Questions.
(A) Reproduce the passage on lobby cards for Mexican films from "There were two" up to and including "the photographic inset.".
(B) Resume the text on lobby cards for Mexican films at the point where it stops.
::: Given passage :::
Theater impresarios put great emphasis in advertising the latest movies. Spreading the word was essential and they employed several methods to this end. Besides announcing the movie’s title on the marquee, they put on view colorful paper publicity outside of the theater and also in selected neighborhood spots. Posters and lobby cards could be either rented or bought from film distributors.

There were two main Mexican film distributors in the United States: Azteca Films and Clasa-Mohme, Inc. Together they imported hundreds of movies with their corresponding stock of one-sheet posters. These 27x37-lithographed sheets were the main advertising tools. In addition, distribution companies came up with their own 11x14 lobby cards, which bore original art and had an actual B&W still pasted on them. These photographs depicted a key scene from the film. A printer in Los Angeles, California, supplied lobby cards for both Azteca and Clasa-Mohme distributors. An economic and more durable medium, the lobbies came in sets of eight. Each card featured garishly colored graphics around the photographic inset.

Lobby cards lasted longer than one-sheets because they were printed on heavier stock. Also they were easier to display in theaters, as they would fit in almost any spot. At the beginning of the forties Clasa-Mohme distributors made available paper publicity that was relatively inexpensive. As their catalogue stated: ”Trailers are rented at $1.50 each. One-sheets are sold outright at .10 ¢ each. 11x14 lobby cards are charged at .20 ¢ each, in sets of eight, and a refund of .15 ¢ each is given the exhibitor when they are returned in good shape.“

Most of the lobby sets for movies of the 1930s are very hard to find. Only a few have survived and are now kept in public film archives or private collections. These are some of the older titles: Malditas sean las mujeres, Los de abajo, La madrina del Diablo, El signo de la muerte, and Padre de más de cuatro. At the beginning of the forties, only one or two colors graced the artwork of lobby cards. For example, Cuando los hijos se van and Morenita clara were etched in blue or green color. Gradually, the film exchanges added more colors and the artwork became more sophisticated. In the forties, Clasa-Mohme reissued several box-office hits like Allá en el Rancho Grande (1936) and printed new lobby cards to advertise it. By the mid-1940s, Clasa-Mohme reorganized its inventory and assigned a number to each movie; lobby cards reflected this organization. Flor silvestre and María Candelaria were some of the first lobbies showing a number on the lower left hand corner.

U.S. distributors of Mexican movies manufactured lobby cards until the late 1970s, when the number of theaters showing Spanish-language films began to decline. At the height of movie entertainment in the 1950s, lobby cards were being printed almost every week. It’s hard to imagine the total output in those years. Still, the amount of lobby card sets can be determined by looking at the list of Mexican films released in that forty-year period, which adds up to around 3,500.
::: Information given :::
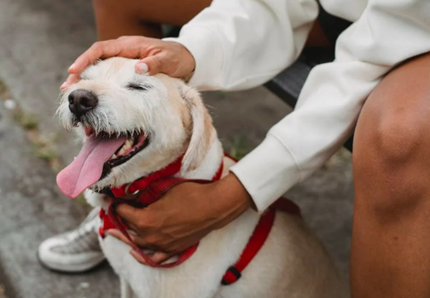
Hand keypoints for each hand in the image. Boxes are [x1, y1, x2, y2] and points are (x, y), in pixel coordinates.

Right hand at [61, 36, 195, 89]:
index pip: (101, 49)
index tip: (74, 70)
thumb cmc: (176, 58)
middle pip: (95, 60)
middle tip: (68, 88)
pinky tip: (93, 98)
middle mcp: (122, 51)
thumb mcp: (168, 61)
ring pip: (99, 69)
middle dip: (80, 72)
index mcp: (129, 45)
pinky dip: (99, 86)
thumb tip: (139, 68)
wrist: (185, 60)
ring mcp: (123, 61)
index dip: (86, 59)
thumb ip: (154, 64)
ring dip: (87, 81)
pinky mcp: (126, 71)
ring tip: (74, 94)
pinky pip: (108, 77)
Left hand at [107, 174, 252, 263]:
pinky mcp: (173, 250)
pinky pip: (154, 258)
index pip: (123, 212)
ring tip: (116, 231)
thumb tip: (135, 196)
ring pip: (137, 243)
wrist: (213, 207)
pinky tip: (135, 252)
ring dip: (126, 236)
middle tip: (112, 213)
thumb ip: (147, 196)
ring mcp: (161, 245)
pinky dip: (143, 256)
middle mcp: (150, 236)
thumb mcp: (164, 190)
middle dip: (118, 220)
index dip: (116, 205)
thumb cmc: (190, 195)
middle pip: (127, 229)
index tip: (113, 200)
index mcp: (145, 219)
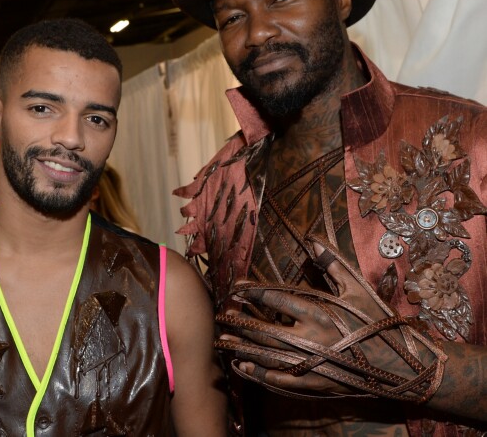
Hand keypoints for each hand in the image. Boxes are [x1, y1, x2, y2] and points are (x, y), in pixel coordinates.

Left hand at [215, 244, 445, 401]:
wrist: (402, 365)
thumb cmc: (378, 322)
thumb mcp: (356, 287)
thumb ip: (331, 262)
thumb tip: (311, 239)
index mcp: (318, 311)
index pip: (274, 298)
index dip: (252, 292)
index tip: (235, 288)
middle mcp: (310, 337)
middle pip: (264, 329)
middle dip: (239, 322)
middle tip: (220, 317)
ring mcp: (311, 364)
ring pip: (266, 356)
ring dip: (241, 349)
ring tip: (221, 343)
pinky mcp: (315, 384)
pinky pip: (280, 381)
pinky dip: (258, 375)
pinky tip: (242, 369)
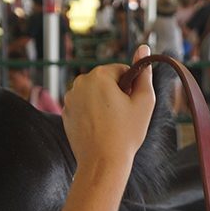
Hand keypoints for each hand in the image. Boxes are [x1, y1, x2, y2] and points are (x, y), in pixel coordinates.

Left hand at [62, 45, 155, 169]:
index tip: (132, 105)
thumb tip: (144, 48)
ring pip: (94, 93)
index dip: (131, 87)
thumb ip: (144, 73)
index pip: (121, 70)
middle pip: (106, 80)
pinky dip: (92, 112)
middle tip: (123, 116)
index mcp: (99, 75)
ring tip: (111, 123)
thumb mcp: (144, 101)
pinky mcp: (65, 112)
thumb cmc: (126, 134)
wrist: (102, 162)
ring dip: (104, 102)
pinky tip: (99, 128)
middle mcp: (80, 82)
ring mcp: (70, 98)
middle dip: (116, 93)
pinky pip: (83, 105)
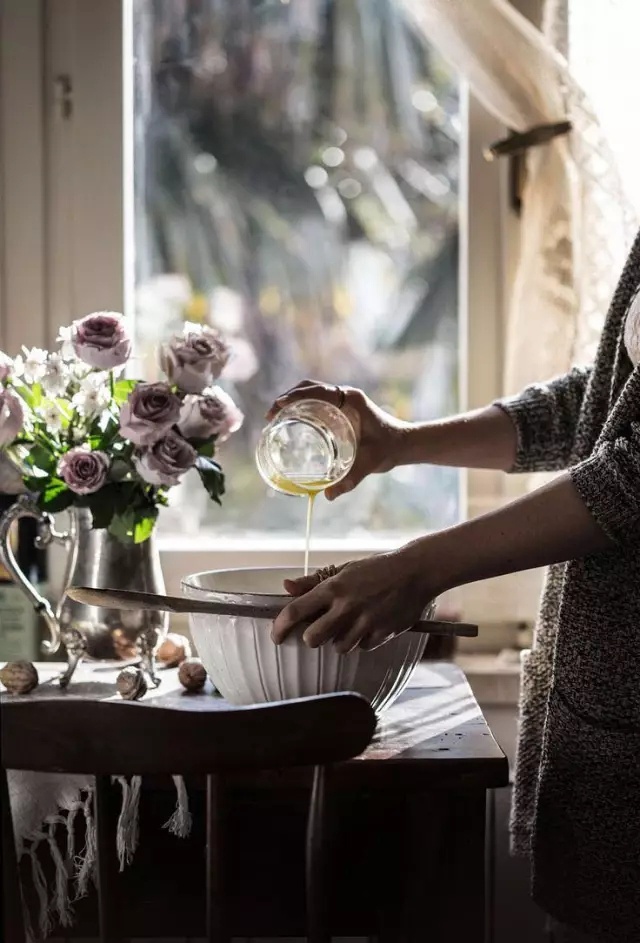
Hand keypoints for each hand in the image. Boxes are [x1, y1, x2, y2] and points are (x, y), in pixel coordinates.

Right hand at [266, 379, 408, 499]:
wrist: (404, 443)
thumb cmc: (389, 449)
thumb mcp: (370, 463)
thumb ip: (351, 480)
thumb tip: (328, 496)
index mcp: (351, 400)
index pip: (317, 391)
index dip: (294, 397)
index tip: (278, 408)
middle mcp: (345, 395)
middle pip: (309, 388)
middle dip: (287, 397)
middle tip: (271, 415)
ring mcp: (343, 400)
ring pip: (311, 392)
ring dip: (292, 399)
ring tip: (275, 416)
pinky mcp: (341, 408)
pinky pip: (317, 400)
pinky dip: (301, 406)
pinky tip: (290, 420)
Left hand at [271, 549, 433, 651]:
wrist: (416, 573)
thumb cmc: (377, 569)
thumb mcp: (345, 570)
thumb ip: (314, 581)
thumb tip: (286, 586)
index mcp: (334, 587)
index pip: (296, 611)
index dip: (280, 627)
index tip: (275, 636)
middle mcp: (347, 607)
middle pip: (313, 639)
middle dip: (311, 638)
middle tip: (318, 630)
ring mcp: (365, 622)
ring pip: (338, 647)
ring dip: (339, 640)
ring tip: (349, 624)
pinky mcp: (382, 634)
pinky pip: (361, 648)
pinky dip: (361, 641)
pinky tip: (368, 626)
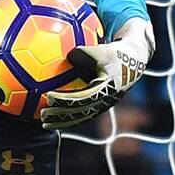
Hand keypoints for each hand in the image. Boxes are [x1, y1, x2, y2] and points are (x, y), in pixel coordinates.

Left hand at [40, 17, 154, 129]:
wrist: (132, 62)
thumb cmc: (115, 53)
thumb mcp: (105, 51)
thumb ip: (88, 53)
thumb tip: (70, 55)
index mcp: (105, 89)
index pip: (82, 98)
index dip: (65, 99)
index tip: (49, 97)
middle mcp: (104, 101)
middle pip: (79, 113)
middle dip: (60, 116)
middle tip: (42, 116)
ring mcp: (102, 105)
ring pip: (80, 117)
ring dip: (62, 121)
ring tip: (44, 123)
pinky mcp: (99, 106)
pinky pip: (82, 115)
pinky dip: (67, 118)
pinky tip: (54, 118)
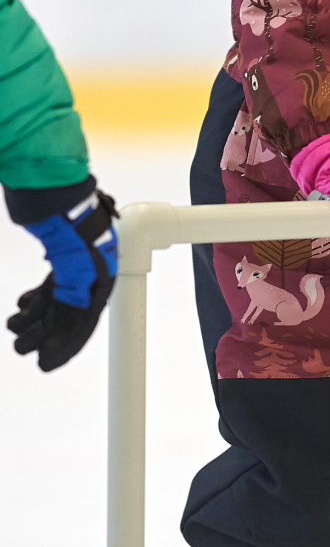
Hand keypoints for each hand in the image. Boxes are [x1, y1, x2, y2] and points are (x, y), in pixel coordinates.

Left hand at [8, 189, 118, 369]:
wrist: (48, 184)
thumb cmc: (66, 216)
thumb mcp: (71, 258)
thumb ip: (73, 289)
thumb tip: (74, 315)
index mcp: (100, 274)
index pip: (84, 320)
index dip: (66, 344)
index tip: (46, 362)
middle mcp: (91, 272)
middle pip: (69, 314)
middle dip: (44, 334)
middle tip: (21, 348)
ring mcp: (74, 263)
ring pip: (56, 302)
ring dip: (34, 319)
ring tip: (13, 329)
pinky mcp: (58, 254)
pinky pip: (49, 287)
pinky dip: (34, 302)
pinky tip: (20, 309)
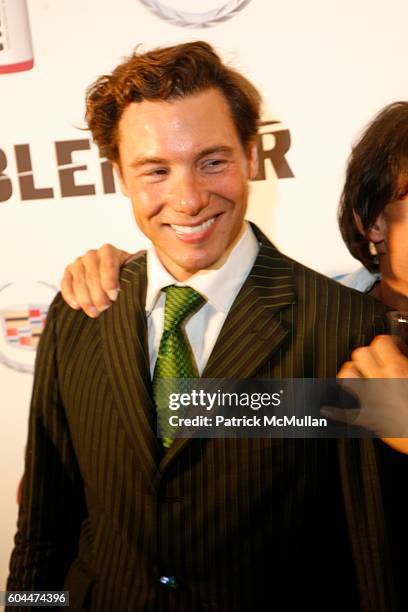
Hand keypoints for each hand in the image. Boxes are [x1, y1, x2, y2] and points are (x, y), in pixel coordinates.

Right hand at [60, 244, 132, 316]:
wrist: (115, 278)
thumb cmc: (126, 277)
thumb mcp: (134, 274)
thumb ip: (138, 277)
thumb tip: (148, 286)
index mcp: (110, 252)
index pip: (108, 264)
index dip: (110, 281)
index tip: (114, 296)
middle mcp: (93, 254)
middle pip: (92, 275)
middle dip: (98, 295)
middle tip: (104, 308)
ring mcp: (79, 262)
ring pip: (79, 281)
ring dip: (86, 299)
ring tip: (94, 312)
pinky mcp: (69, 272)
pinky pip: (66, 283)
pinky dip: (69, 295)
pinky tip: (76, 306)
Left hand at [322, 335, 407, 453]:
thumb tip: (403, 357)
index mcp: (399, 370)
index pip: (380, 343)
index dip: (385, 343)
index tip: (389, 347)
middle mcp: (382, 381)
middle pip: (360, 354)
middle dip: (367, 355)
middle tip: (375, 361)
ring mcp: (372, 400)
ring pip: (346, 375)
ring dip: (351, 373)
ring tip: (358, 376)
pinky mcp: (368, 419)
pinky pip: (344, 414)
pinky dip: (334, 412)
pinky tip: (327, 410)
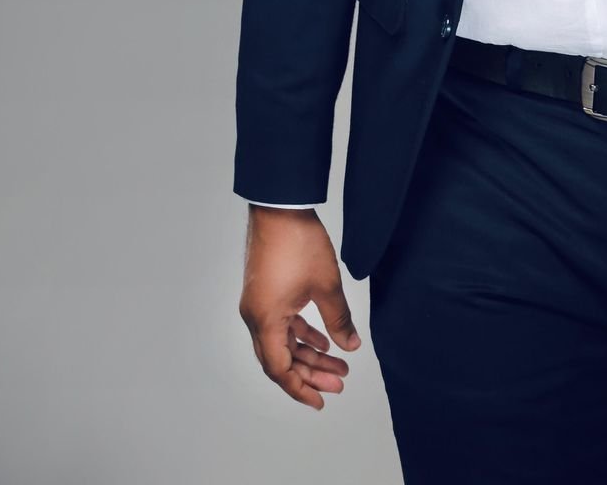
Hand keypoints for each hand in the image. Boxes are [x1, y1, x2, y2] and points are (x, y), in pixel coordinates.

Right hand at [238, 206, 361, 408]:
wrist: (280, 206)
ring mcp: (259, 304)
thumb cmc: (299, 244)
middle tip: (340, 382)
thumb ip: (338, 320)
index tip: (322, 400)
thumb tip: (351, 347)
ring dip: (308, 354)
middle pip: (281, 359)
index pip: (280, 369)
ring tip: (338, 363)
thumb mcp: (326, 285)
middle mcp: (256, 317)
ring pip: (282, 341)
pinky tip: (324, 339)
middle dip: (310, 374)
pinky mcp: (265, 292)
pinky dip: (302, 334)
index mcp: (265, 321)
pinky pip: (282, 323)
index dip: (301, 388)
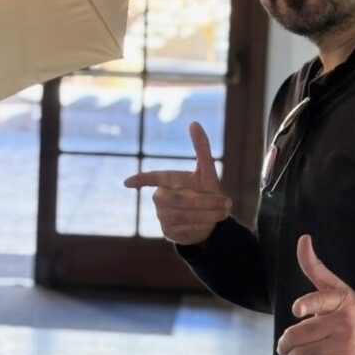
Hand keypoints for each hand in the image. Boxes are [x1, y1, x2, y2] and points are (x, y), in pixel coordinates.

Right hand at [123, 121, 231, 244]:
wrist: (208, 220)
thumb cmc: (204, 191)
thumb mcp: (206, 171)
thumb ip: (201, 148)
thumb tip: (194, 123)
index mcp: (167, 181)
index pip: (153, 178)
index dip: (141, 180)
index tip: (127, 183)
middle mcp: (160, 198)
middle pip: (183, 200)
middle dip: (208, 202)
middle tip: (227, 203)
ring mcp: (162, 216)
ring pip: (187, 215)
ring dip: (210, 214)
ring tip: (224, 212)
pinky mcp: (167, 232)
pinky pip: (187, 228)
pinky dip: (202, 226)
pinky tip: (209, 224)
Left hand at [276, 235, 354, 354]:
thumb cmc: (354, 311)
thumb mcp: (338, 288)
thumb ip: (315, 267)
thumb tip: (303, 238)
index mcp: (340, 300)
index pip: (321, 300)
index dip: (307, 305)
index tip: (296, 311)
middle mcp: (344, 321)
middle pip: (301, 334)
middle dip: (285, 342)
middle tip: (283, 346)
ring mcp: (347, 343)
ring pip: (305, 353)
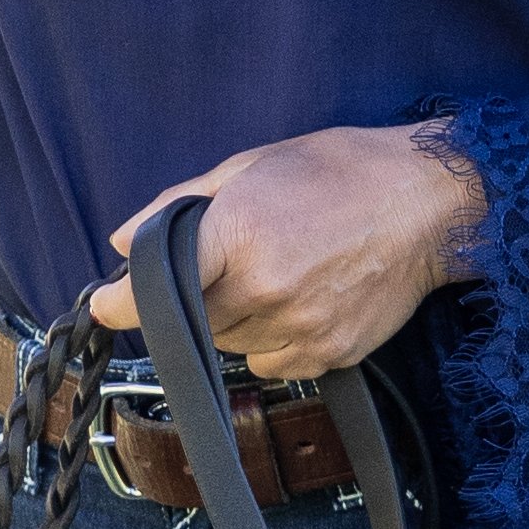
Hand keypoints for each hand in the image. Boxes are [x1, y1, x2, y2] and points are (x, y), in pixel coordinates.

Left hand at [91, 123, 487, 379]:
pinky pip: (271, 363)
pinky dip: (267, 340)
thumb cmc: (340, 171)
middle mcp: (265, 288)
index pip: (156, 287)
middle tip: (214, 269)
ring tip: (265, 275)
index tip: (101, 306)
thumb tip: (125, 243)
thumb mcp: (251, 165)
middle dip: (186, 303)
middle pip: (189, 324)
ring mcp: (299, 327)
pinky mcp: (328, 354)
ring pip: (229, 346)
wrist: (427, 204)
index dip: (119, 302)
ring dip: (229, 321)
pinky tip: (293, 300)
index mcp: (240, 233)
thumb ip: (181, 206)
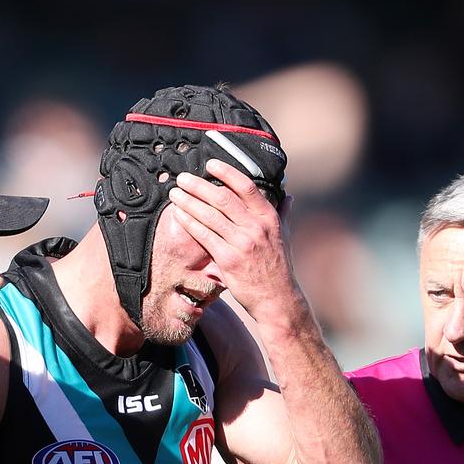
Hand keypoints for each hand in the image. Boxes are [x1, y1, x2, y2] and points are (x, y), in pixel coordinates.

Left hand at [168, 159, 299, 317]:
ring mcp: (242, 244)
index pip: (246, 187)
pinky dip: (190, 223)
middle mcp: (256, 228)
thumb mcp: (286, 236)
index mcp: (269, 218)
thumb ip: (284, 214)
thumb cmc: (278, 267)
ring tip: (175, 194)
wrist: (277, 299)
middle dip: (199, 186)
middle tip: (183, 178)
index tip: (210, 165)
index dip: (226, 173)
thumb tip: (289, 196)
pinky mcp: (228, 260)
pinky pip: (204, 236)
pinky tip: (179, 216)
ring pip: (210, 216)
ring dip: (189, 202)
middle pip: (223, 198)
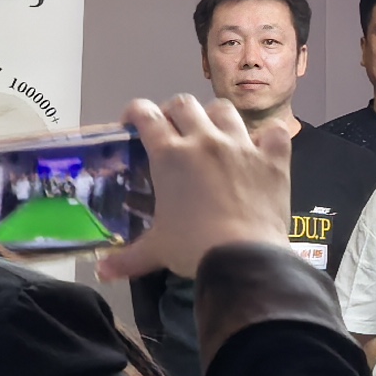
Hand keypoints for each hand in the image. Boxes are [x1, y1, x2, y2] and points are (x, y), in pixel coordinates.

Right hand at [103, 97, 292, 282]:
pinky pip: (274, 132)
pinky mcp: (273, 158)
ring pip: (224, 110)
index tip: (132, 123)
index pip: (145, 115)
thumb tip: (101, 271)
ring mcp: (241, 145)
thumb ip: (127, 258)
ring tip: (213, 134)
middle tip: (173, 131)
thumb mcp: (156, 250)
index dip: (135, 113)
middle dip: (173, 112)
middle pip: (184, 104)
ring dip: (215, 117)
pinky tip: (261, 147)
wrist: (244, 257)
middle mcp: (204, 140)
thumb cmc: (193, 248)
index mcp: (170, 155)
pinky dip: (267, 136)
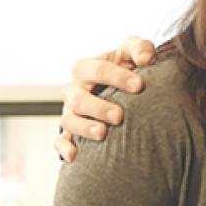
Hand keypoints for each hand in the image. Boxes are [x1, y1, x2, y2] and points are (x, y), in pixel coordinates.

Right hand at [56, 36, 157, 161]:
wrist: (116, 86)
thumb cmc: (125, 65)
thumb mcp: (132, 52)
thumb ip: (140, 48)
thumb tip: (145, 58)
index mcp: (86, 68)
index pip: (98, 70)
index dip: (118, 77)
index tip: (139, 85)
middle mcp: (74, 90)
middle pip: (79, 98)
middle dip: (99, 107)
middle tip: (119, 116)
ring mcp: (70, 111)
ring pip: (69, 120)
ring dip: (84, 128)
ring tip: (102, 134)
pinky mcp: (69, 130)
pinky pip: (60, 140)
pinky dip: (64, 148)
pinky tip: (75, 156)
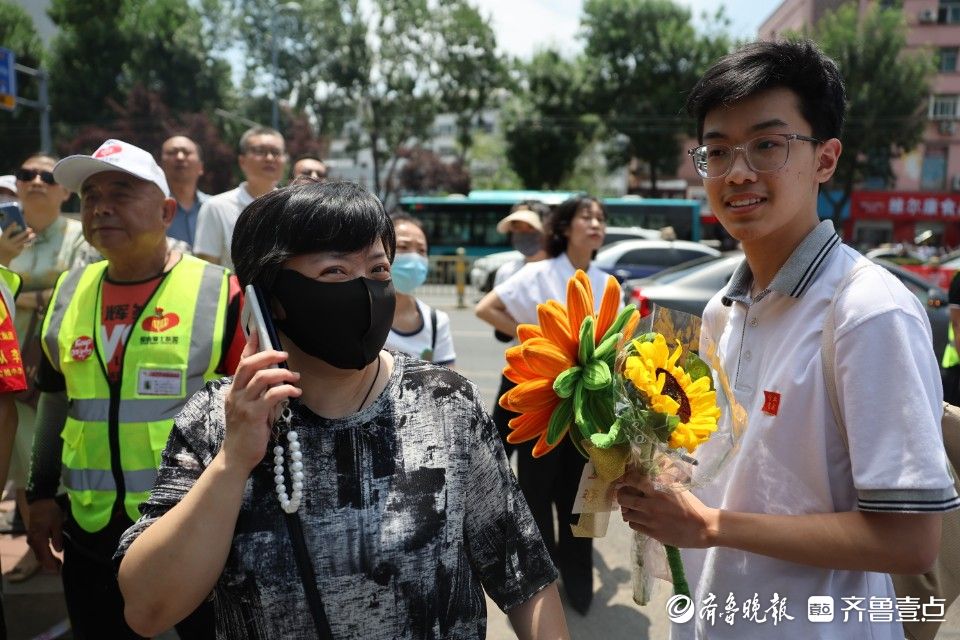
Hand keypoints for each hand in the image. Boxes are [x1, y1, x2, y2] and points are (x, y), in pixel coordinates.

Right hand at [0, 224, 34, 265]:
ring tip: (34, 234)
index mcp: (2, 240)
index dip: (11, 227)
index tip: (15, 222)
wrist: (1, 258)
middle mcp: (8, 244)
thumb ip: (7, 236)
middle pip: (17, 237)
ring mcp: (13, 249)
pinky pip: (23, 246)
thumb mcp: (2, 240)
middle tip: (30, 229)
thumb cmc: (2, 246)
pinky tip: (30, 240)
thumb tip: (17, 229)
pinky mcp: (17, 252)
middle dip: (24, 233)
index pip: (7, 232)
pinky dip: (26, 243)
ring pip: (22, 242)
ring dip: (28, 238)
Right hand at [27, 499, 63, 572]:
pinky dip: (44, 553)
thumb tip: (58, 551)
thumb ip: (57, 538)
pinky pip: (37, 548)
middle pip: (40, 557)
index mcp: (38, 539)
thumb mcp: (57, 523)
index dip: (51, 564)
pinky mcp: (33, 535)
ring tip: (57, 562)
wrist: (41, 500)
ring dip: (46, 559)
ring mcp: (31, 538)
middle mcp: (33, 541)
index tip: (59, 569)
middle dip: (49, 564)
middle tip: (60, 568)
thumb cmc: (50, 511)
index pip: (45, 556)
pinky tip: (51, 554)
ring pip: (38, 553)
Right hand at [222, 332, 300, 473]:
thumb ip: (261, 393)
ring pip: (261, 378)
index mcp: (234, 390)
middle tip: (284, 354)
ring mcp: (243, 404)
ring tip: (295, 376)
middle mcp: (236, 394)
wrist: (237, 456)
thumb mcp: (251, 408)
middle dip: (268, 355)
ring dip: (281, 373)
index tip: (258, 331)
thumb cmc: (246, 432)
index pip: (241, 362)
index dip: (250, 346)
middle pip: (249, 365)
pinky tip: (295, 391)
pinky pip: (271, 395)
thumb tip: (279, 378)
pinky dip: (286, 390)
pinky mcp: (253, 415)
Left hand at [616, 467, 718, 548]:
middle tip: (624, 494)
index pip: (634, 481)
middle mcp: (650, 505)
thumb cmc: (692, 506)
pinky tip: (639, 518)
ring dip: (627, 509)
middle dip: (621, 495)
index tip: (627, 479)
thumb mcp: (678, 488)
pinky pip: (633, 526)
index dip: (627, 479)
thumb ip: (663, 481)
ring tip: (632, 507)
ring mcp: (649, 521)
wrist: (702, 528)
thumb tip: (654, 470)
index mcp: (658, 492)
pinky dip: (633, 521)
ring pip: (626, 514)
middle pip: (624, 499)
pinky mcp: (651, 533)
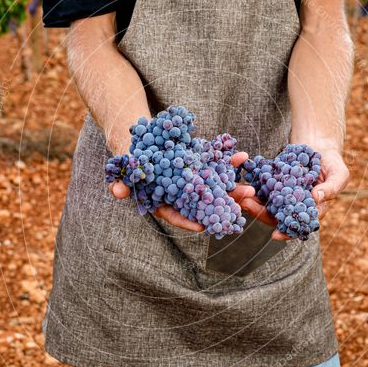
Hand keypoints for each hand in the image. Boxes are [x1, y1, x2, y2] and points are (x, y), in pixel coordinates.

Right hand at [109, 152, 256, 231]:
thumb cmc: (129, 160)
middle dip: (221, 206)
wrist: (139, 140)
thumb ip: (121, 183)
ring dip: (233, 187)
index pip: (176, 215)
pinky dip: (230, 161)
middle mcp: (182, 193)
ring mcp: (193, 178)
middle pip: (202, 204)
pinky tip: (243, 157)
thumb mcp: (122, 172)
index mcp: (163, 201)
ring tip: (250, 188)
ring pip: (215, 186)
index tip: (203, 227)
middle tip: (239, 208)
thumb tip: (117, 191)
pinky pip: (217, 163)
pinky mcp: (200, 163)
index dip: (187, 221)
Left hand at [239, 141, 349, 240]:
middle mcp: (295, 206)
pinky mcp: (276, 183)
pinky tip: (243, 184)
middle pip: (277, 216)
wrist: (319, 148)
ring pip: (267, 204)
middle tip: (249, 208)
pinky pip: (262, 188)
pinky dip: (253, 187)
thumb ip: (331, 187)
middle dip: (262, 214)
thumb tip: (317, 197)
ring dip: (254, 202)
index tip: (275, 236)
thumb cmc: (333, 164)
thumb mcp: (339, 174)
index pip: (299, 226)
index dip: (288, 232)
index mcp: (312, 210)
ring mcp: (284, 195)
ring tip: (243, 197)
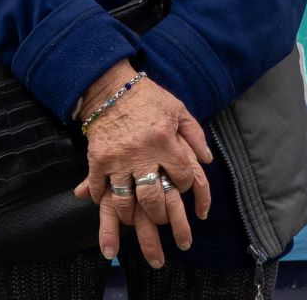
:::
Expected outputs.
(A)
There were two main Mexican film distributors in the United States: Azteca Films and Clasa-Mohme, Inc. Together they imported hundreds of movies with their corresponding stock of one-sheet posters. These 27x37-lithographed sheets were the main advertising tools. In addition, distribution companies came up with their own 11x14 lobby cards, which bore original art and had an actual B&W still pasted on them. These photographs depicted a key scene from the film. A printer in Los Angeles, California, supplied lobby cards for both Azteca and Clasa-Mohme distributors. An economic and more durable medium, the lobbies came in sets of eight. Each card featured garishly colored graphics around the photographic inset.

(B)
Although Mexico produced many action films in the forties, it turned out only one serial, Calaveras del terror (1943). This successful twelve-chapter B&W movie starred Pedro Armendáriz and the faquir Harry, who was killed while performing a dangerous stunt. The lobby cards are extremely rare, as every theater used them over and over until they became scarce. Another serial that attained great popularity was El enmascarado de plata (1952), featuring the first masked wrestler hero of Mexican cinema. It also consisted of twelve chapters and the lobbies came in sets of 24, two cards for each chapter. The inset scenes are great fun as they depict the hero battling several villains; the ultramodern experimental lab in one of the scenes is unbelievable.

The U.S. distributors of Mexican films made fantastic lobby cards for horror and sci-fi movies. Some of the most sought-after titles are La momia azteca, La maldición de la momia azteca, and La momia azteca vs. el robot humano, all made in 1957. The graphics in them are very attractive and the insets are clear, crisp photos of amazing scenes. Worth mentioning is La sombra vengadora (1954), which was also released as a serial; its lobby cards contain twelve different scenes from the film. As you would expect, they have all the ingredients of suspense: a dashing masked hero, a beautiful girl that is in peril and a very frightening crazy doctor.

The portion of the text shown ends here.